8. Infine, va rammentato che questa Corte ha già affermato che la particolare tenuità del fatto costituisce una causa di non punibilità atipica (Sez. 3, n. 21014 del 07/05/2015, Fregolent) per gli effetti negativi che produce per l'imputato (anzitutto la possibile rilevanza nei giudizi civili ed amministrativi ed, ancora, l'iscrizione del provvedimento nel casellario giudiziale) e la sua applicazione presuppone, tra l'altro, l'accertamento della responsabilità penale ossia l'accertamento dell'esistenza del reato e della sua attribuibilità all'imputato. Ciò spiega la ragione per la quale la declaratoria di estinzione del reato per prescrizione prevale sull'esclusione della punibilità per particolare tenuità del fatto, di cui all'art. 131-bis c.p., sia perchè diverse sono le conseguenze che scaturiscono dai due istituti, sia perchè il primo di essi estingue il reato, mentre il secondo lascia inalterato l'illecito penale nella sua materialità storica e giuridica (Sez. 3, n. 27055 del 26/05/2015, P.C. in proc. Sorbara, Rv. 263885).

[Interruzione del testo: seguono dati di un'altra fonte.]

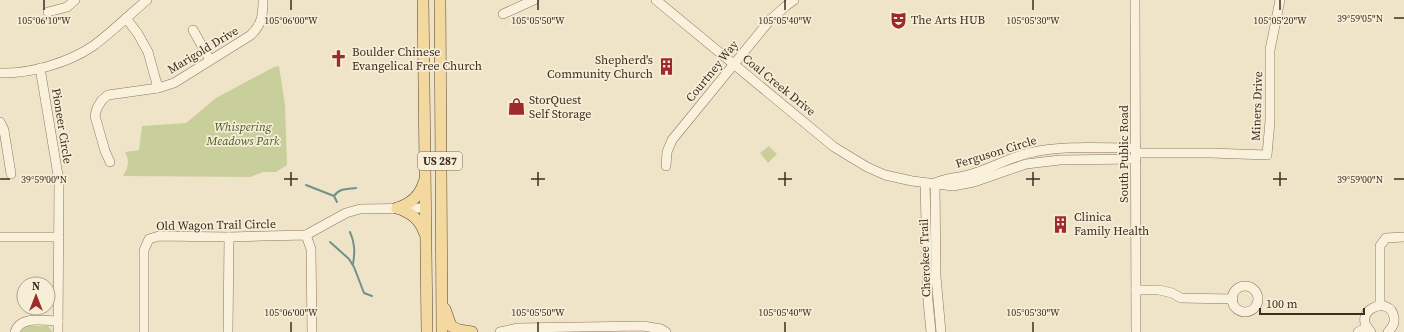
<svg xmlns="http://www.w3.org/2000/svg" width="1404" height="332" viewBox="0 0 1404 332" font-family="'Source Serif 4',serif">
  <rect width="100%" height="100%" fill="#f0e4c8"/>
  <g fill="#c9cf9b">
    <path d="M279,66L285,105L287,165L276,172H263L250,177L123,176C128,168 130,161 125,152L139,150L142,126L186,123L216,98L274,67Z"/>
    <path d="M769,146L777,154L768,163L760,153Z"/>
    <path d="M29,326H48L53,332H21V329Z"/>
  </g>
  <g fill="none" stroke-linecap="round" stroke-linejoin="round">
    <g stroke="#6f938a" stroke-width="2">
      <path d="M306,185L334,196L337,202"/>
      <path d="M334,196C339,188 348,189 356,188"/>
      <path d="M350,232C355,243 355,252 353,264"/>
      <path d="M330,242L349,259L354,267L364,293L372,296"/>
    </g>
    <defs>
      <g id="minor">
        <path d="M656,0L834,147L867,167L885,175L912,181L953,186L974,182L1026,164L1060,160L1136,159"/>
        <path d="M1135,0L1136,332"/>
        <path d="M48,12L67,7L75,0"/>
        <path d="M503,14L534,0"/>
        <path d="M126,18L138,34L148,52L158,88"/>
        <path d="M193,30L210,60"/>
        <path d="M40,68L59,181L58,332"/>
        <path d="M0,73C30,74 68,63 93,46C112,32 129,15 147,0"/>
        <path d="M0,122L4,130L11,174"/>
        <path d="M1136,153H1211L1267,155L1270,121V50L1280,0"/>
        <path d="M110,162L105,151L95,116L97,108L102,100L108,95L158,88L174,83L251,35C262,24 263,15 263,0"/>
        <path d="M666,166L667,152L672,140L770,20L786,6L794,0"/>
        <path d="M925,183L928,301L931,332"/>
        <path d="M935,183C946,178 957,178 968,175C988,170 1008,158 1029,153C1063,145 1100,148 1136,148"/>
        <path d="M935,183L936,277L941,332"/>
        <path d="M306,235L346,213L360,209L426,208"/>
        <path d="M0,237H59"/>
        <circle cx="1245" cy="299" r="13"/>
        <path d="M1136,290H1159L1172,293L1181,298L1233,299"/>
        <path d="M1380,305V246L1386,238L1404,237"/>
        <path d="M15,332C20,315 45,321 58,321"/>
        <path d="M144,332V250L149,239L159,236L229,237L306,235L311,249L312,332"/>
        <path d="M228,332L229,237"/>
        <path d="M500,332L518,328L643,326L661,329L666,332"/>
        <path d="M1358,332L1367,327"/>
        <path d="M1371,332C1349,311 1391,293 1394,318C1395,324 1392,328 1388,332"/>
      </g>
      <g id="major">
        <path d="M423,0L427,332"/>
        <path d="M440,0L442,332"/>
        <path d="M397,208C410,212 420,219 424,232"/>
        <path d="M397,208C411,204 420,196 424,182"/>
        <path d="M445,309L451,326L459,330L472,332"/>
      </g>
    </defs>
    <use href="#minor" stroke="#8d765c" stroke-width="10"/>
    <use href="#major" stroke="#5b4430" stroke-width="12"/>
    <use href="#minor" stroke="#faf1dc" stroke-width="9"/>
    <use href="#major" stroke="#f3d9a0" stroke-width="11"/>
  </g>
  <path fill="none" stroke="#3d2e20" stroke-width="1.5" d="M44,0V10M291,0V10M538,0V10M785,0V10M1033,0V10M1280,0V10M1394,18H1404M291,172V186M538,172V186M785,172V186M1033,172V186M1280,172V186M0,179H10M284,179H298M531,179H545M778,179H792M1026,179H1040M1273,179H1287M1394,179H1404M291,322V332M538,322V332M785,322V332M1033,322V332"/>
  <defs>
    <symbol id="theatre-bare" viewBox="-9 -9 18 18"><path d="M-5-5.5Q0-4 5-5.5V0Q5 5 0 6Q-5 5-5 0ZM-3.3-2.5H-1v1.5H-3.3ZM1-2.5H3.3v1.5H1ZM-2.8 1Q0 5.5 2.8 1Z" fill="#9e2a2b" stroke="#f7eed8" stroke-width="2.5" paint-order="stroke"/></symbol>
    <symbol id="church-bare" viewBox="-9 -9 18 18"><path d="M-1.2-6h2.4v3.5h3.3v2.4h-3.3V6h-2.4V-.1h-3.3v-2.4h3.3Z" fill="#9e2a2b" stroke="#f7eed8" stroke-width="2.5" paint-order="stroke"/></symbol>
    <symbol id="building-bare" viewBox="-9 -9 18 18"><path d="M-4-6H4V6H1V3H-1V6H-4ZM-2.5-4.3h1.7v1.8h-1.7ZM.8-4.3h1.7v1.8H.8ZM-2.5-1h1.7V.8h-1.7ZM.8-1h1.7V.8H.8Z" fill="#9e2a2b" stroke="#f7eed8" stroke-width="2.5" paint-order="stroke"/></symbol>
    <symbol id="shop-bare" viewBox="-9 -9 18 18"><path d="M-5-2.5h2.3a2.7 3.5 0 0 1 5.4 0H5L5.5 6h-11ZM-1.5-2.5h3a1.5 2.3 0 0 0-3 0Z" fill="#9e2a2b" stroke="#f7eed8" stroke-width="2.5" paint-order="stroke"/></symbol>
  </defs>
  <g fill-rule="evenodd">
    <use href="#theatre-bare" x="886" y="8" width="25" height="25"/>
    <use href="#church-bare" x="326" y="46" width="25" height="25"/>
    <use href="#building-bare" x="654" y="54" width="25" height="25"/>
    <use href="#shop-bare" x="504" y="94" width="25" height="25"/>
    <use href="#building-bare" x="1048" y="212" width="25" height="25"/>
  </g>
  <g text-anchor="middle" stroke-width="3.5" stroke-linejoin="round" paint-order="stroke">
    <rect fill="#f7eed8" stroke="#756857" stroke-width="1" x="418" y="152" width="44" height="18" rx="3"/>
    <g font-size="11" font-weight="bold" fill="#3d2e20">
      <text x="440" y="165">US 287</text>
    </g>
    <g font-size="12" fill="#3d2e20" stroke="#f7eed8" text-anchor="start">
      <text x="911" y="24">The Arts HUB</text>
      <text x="352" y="56">Boulder Chinese<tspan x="352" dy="14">Evangelical Free Church</tspan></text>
      <text x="653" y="64" text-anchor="end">Shepherd's<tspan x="653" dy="14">Community Church</tspan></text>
      <text x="529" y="104">StorQuest<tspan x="529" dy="14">Self Storage</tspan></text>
      <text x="1074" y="221">Clinica<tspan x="1074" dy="14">Family Health</tspan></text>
    </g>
    <g font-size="12" fill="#3d2e20" stroke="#f7eed8">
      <text transform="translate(203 50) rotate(-31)" y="4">Marigold Drive</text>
      <text transform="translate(712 71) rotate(-51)" y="4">Courtney Way</text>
      <text transform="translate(779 85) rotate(39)" y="4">Coal Creek Drive</text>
      <text transform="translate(1257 106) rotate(-88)" y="4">Miners Drive</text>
      <text transform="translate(62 126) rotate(81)" y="4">Pioneer Circle</text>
      <text transform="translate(996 152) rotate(-17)" y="4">Ferguson Circle</text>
      <text transform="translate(1124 154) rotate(-90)" y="4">South Public Road</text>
      <text transform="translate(216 225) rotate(-1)" y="4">Old Wagon Trail Circle</text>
      <text transform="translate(925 258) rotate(-92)" y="4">Cherokee Trail</text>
    </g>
    <g font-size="12" font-style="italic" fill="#4d5a26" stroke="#f7eed8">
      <text x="243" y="131">Whispering<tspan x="243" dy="14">Meadows Park</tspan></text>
    </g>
  </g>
  <g font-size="10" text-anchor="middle" fill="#3d2e20" stroke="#f7eed8" stroke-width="3.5" stroke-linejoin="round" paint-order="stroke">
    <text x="1360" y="22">39°59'05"N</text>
    <text x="44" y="24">105°06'10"W</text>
    <text x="291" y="24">105°06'00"W</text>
    <text x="538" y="24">105°05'50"W</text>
    <text x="785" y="24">105°05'40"W</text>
    <text x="1033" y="24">105°05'30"W</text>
    <text x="1280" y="24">105°05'20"W</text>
    <text x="44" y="183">39°59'00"N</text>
    <text x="1360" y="183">39°59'00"N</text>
    <text x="291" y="316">105°06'00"W</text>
    <text x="538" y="316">105°05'50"W</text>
    <text x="785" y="316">105°05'40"W</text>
    <text x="1033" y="316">105°05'30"W</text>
  </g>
  <g transform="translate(36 296)"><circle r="19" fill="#f7eed8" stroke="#ada18e"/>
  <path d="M0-3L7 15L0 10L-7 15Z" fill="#9e2a2b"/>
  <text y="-6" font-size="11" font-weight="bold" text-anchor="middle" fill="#3d2e20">N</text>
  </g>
  <path d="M1260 308v6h104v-6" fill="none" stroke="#3d2e20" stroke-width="2"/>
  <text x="1266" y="308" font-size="12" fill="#3d2e20" stroke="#f7eed8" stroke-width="3" paint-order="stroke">100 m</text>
</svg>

Perciò, la questione del concorso tra le due cause di estinzione del reato e non punibilità può porsi solo quando le stesse siano entrambe contemporaneamente applicabili "in partenza", con la conseguenza che - quando, come nella specie, la Corte di cassazione, non essendosi verificata la causa estintiva della prescrizione del reato, annulli la sentenza con rinvio al giudice di merito per l'applicabilità o meno dell'art. 131-bis c.p. (e quindi al cospetto di un annullamento parziale avente ad oggetto statuizioni diverse ed autonome rispetto al riconoscimento dell'esistenza del fatto-reato e della responsabilità dell'imputato) nel giudizio di rinvio non può essere dichiarato prescritto il reato quando la causa estintiva sia sopravvenuta alla sentenza di annullamento parziale (Sez. 3, n. 30383 del 30/03/2016, Rv. 267590 - 01).
I reati accertati il 17/08/32018, non sono ad oggi prescritti, si prescriveranno in data successiva (17/09/2023) alla sentenza di annullamento, sicchè il giudice del rinvio non potrà dichiarare l'estinzione del reato per intervenuta prescrizione, maturata successivamente alla sentenza di annullamento parziale.
P.Q.M.
Annulla la sentenza impugnata limitatamente alla causa di esclusione della punibilità di cui all'art. 131 bis c.p. con rinvio al Tribunale di Nola in diversa persona fisica e dichiara inammissibile nel resto il ricorso.
Conclusione
Così deciso in Roma, il 27 giugno 2023.